Lesson learned: Be prepared with things you may not ever need.
Lesson #2 – Get On The Ball
This goes along with Lesson #1. If I’d been prepared and had my tincture made, then when he got the fever the first day, I could have started giving it to him. No waiting to see if the fever would pass on its own. If I’d had it, I should have just started giving it to him. It’s not going to hurt. Herbs are good for our bodies. God gave them to us for nutrition and for wellness.
Also, as soon as I saw a cut, scrape, or scratch, I should have smeared some good anti-bacterial herbal salve on it to lessen the chance of it getting infected. I’m not one of those moms that slather their kid in Neosporin constantly. I mean, my kids are getting bumps and bruises all the time. They’re boys, and they play hard. We live in the country. I’m not germ-a-phobic, but I may be now!
Lesson learned: Take action before you NEED to take action.
Lesson #3 – Don’t Second Guess Yourself
This one is important. I’m awful about second guessing myself. Always wondering if I made the right decision. I think as parents, we all struggle with this. We want to do what’s best for our kids, but we have to make a decision and go with it. We’re not always going to make the right one, but that’s life. That’s where the saying “live and learn” comes from.
I made the decision that we needed something extra than what nature could provide us with, at least, I needed something a little extra — to make me feel better by knowing I had a back up in case he didn’t get better with what I was doing. So I made the decision to get antibiotics.

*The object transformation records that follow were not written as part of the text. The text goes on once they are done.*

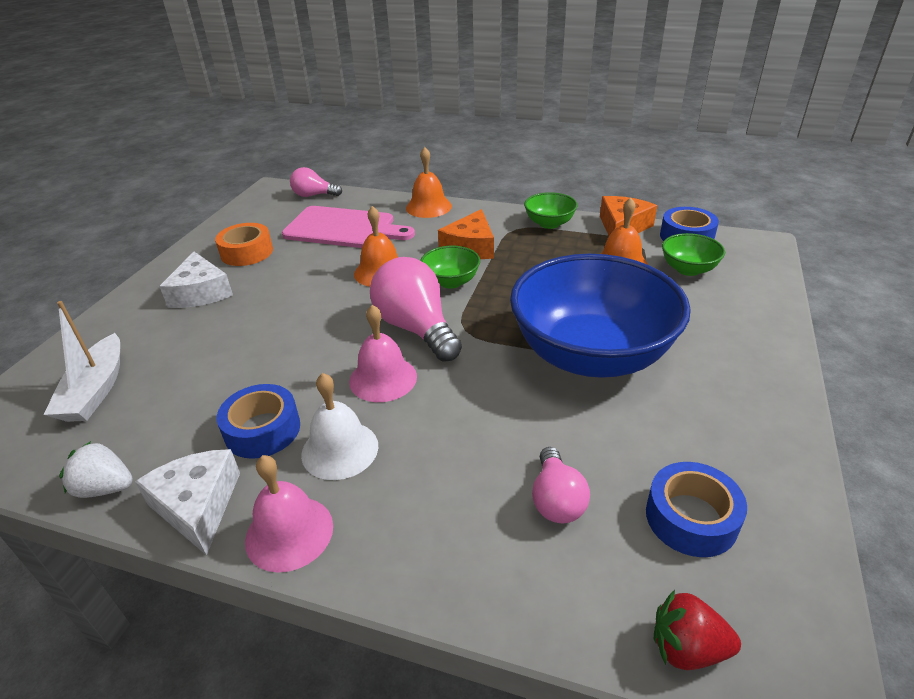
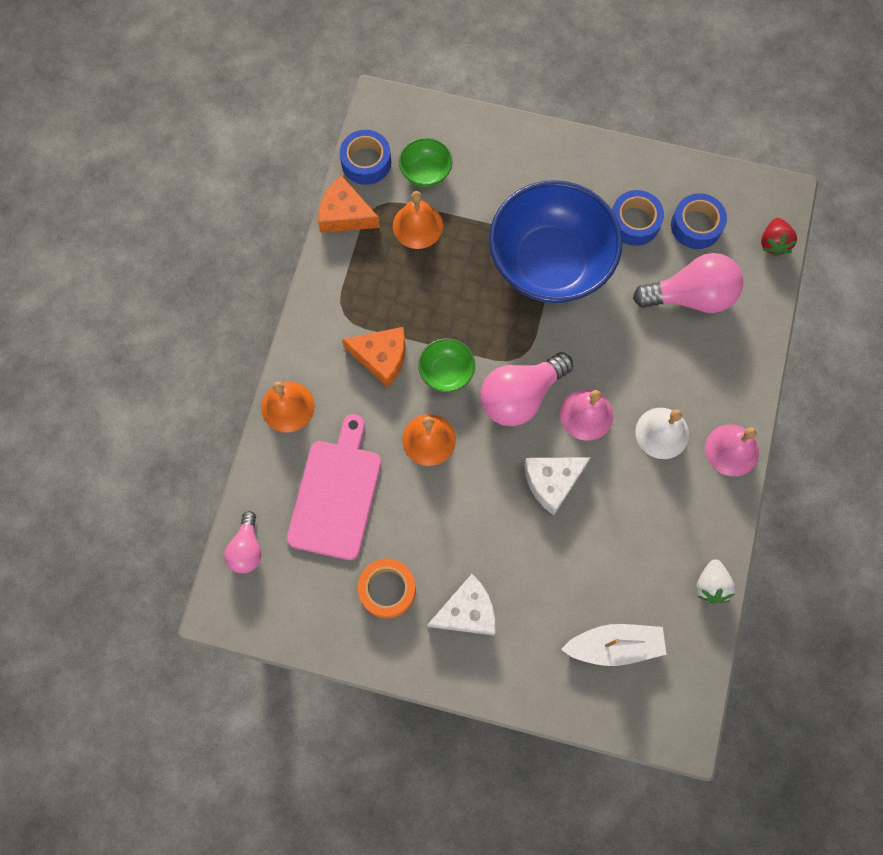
camera: 95 degrees left, 35 degrees up
white cheese [135,449,240,555] -> white cheese moved to [524,457,591,515]
blue tape [217,384,300,459] -> blue tape moved to [612,190,664,246]
green bowl [524,192,578,229] -> none
pink light bulb [532,447,590,523] -> pink light bulb [633,253,743,313], size x1.73

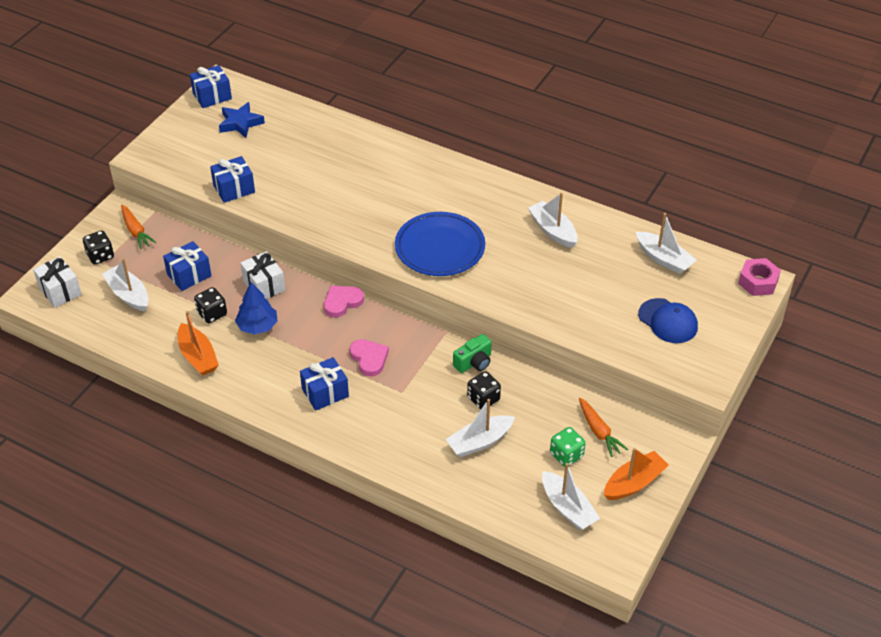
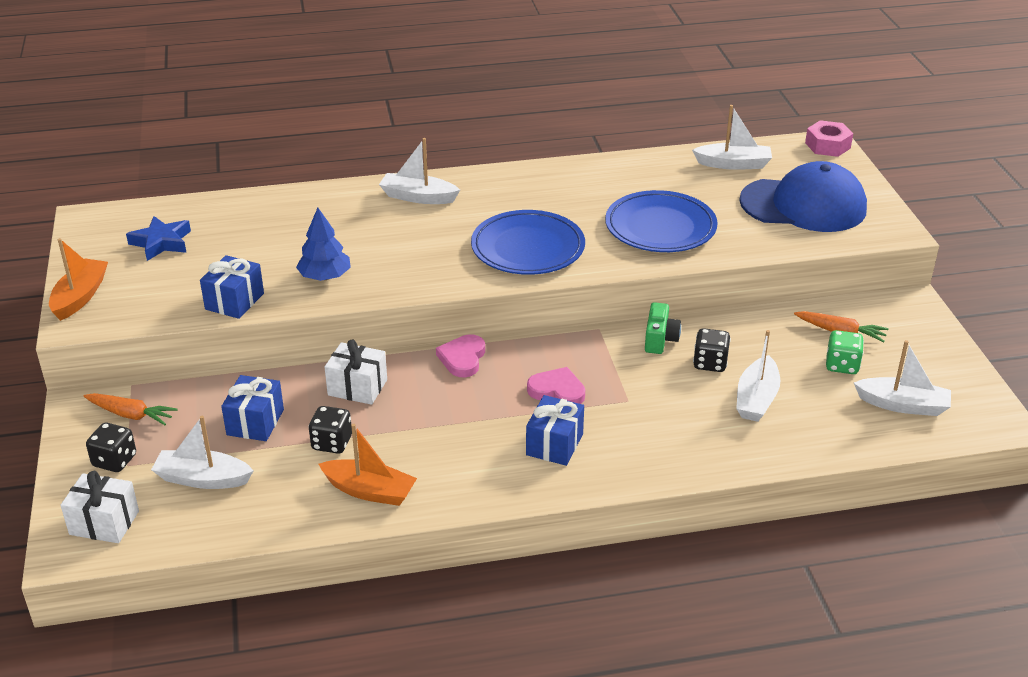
camera: 40 degrees left, 10 degrees down
blue gift [190,65,232,108] -> none
blue tree [235,282,277,335] -> blue tree moved to [296,207,351,281]
white boat [528,193,578,248] -> white boat moved to [379,138,460,204]
orange boat [604,448,669,500] -> orange boat moved to [49,238,108,321]
blue cap [638,298,698,343] -> blue cap [739,161,867,232], size x1.73
none -> blue plate [605,190,718,252]

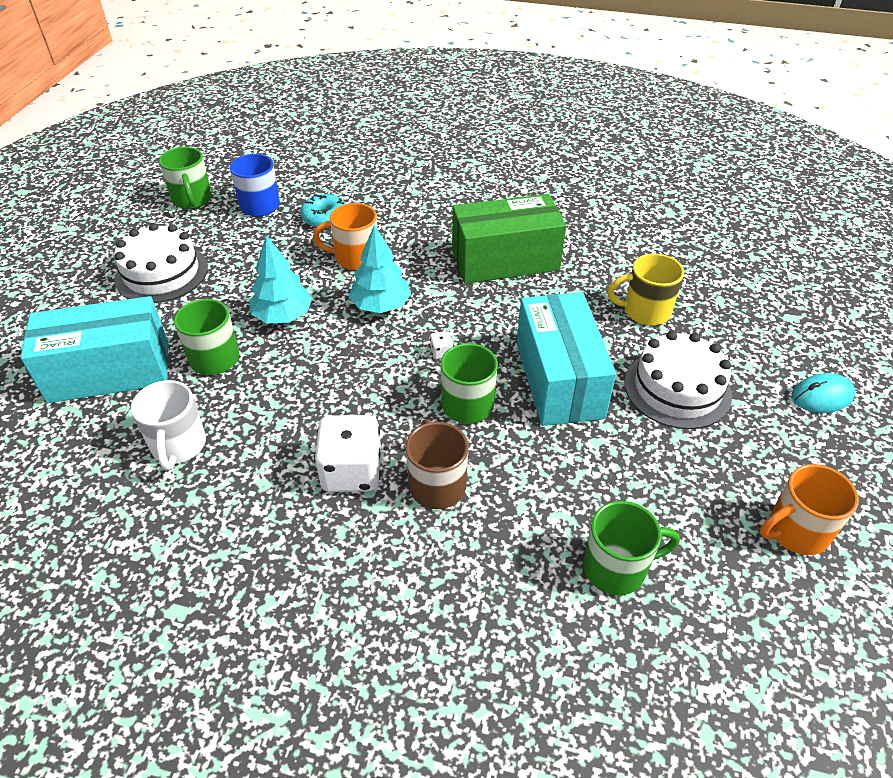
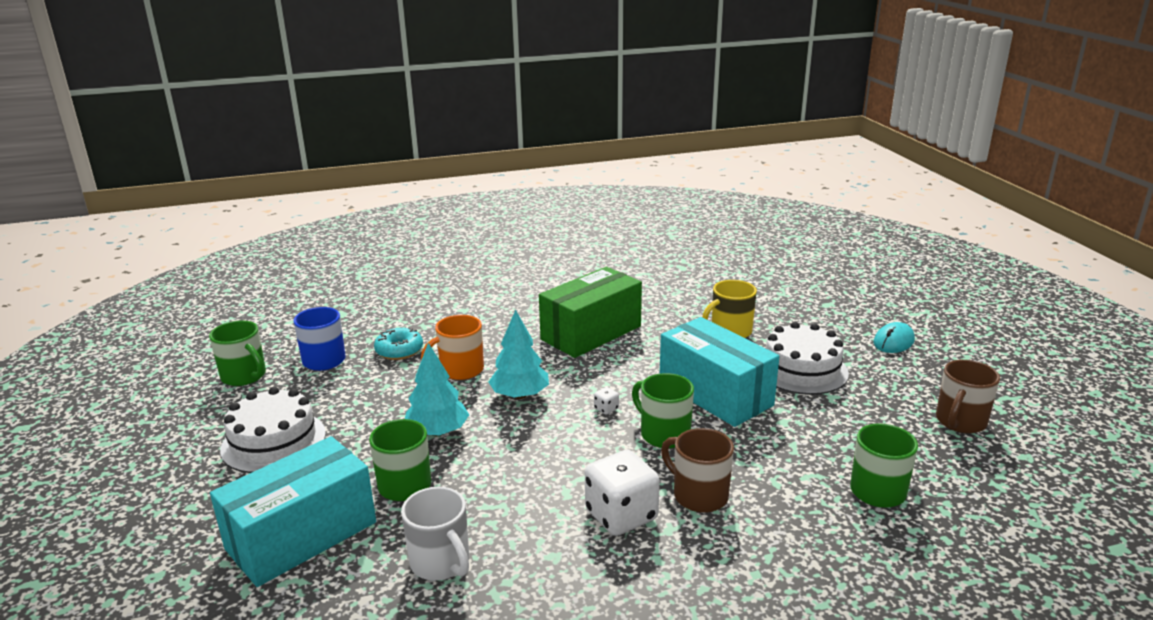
camera: 30 degrees left, 20 degrees down
orange mug [760,464,859,555] -> brown mug [936,360,1000,433]

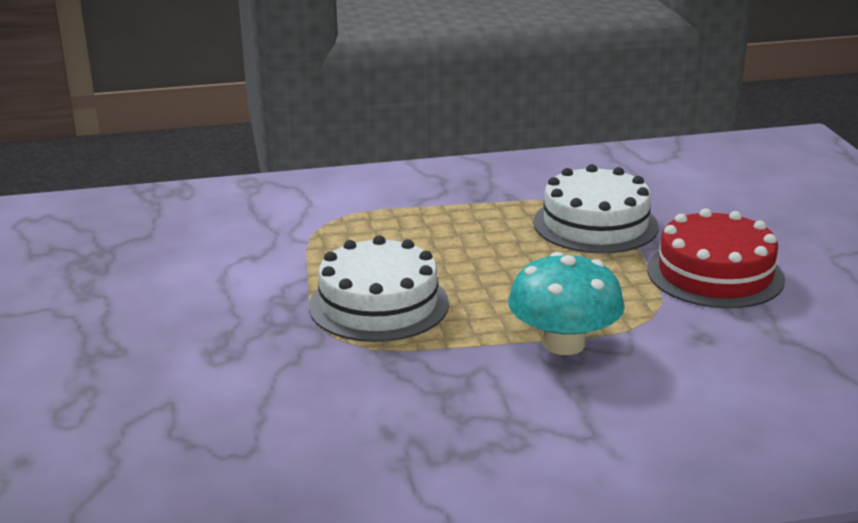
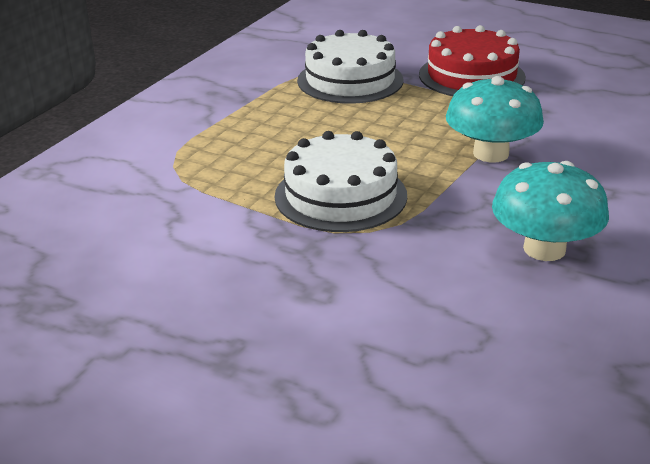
camera: 50 degrees left, 5 degrees up
none -> turquoise mushroom [492,161,609,261]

Although once we got to the hospital and there was no turning back or saying, “I change my mind,” I still needed to not second guess myself. I made a decision that I felt was in the best interest of my child, and I was going to make the best out of a less than ideal situation.
Lesson learned: Life isn’t always going to go your way. Suck it up and make the best of it. Lemonade out lemons, or so they say.
In The End…
I’m glad that I’ve chosen to use natural preparations as my first line of defense. I’m continually learning, growing, and becoming more confident in this area. I’m also grateful to have hospitals, medical personnel, and medication available to us when we need it. I’m glad that I’m not too proud of being “all-natural” or an “herbalist” to seek help from a doctor when I know I need it. But most of all, I’m happy that my baby is happy, healthy, and home.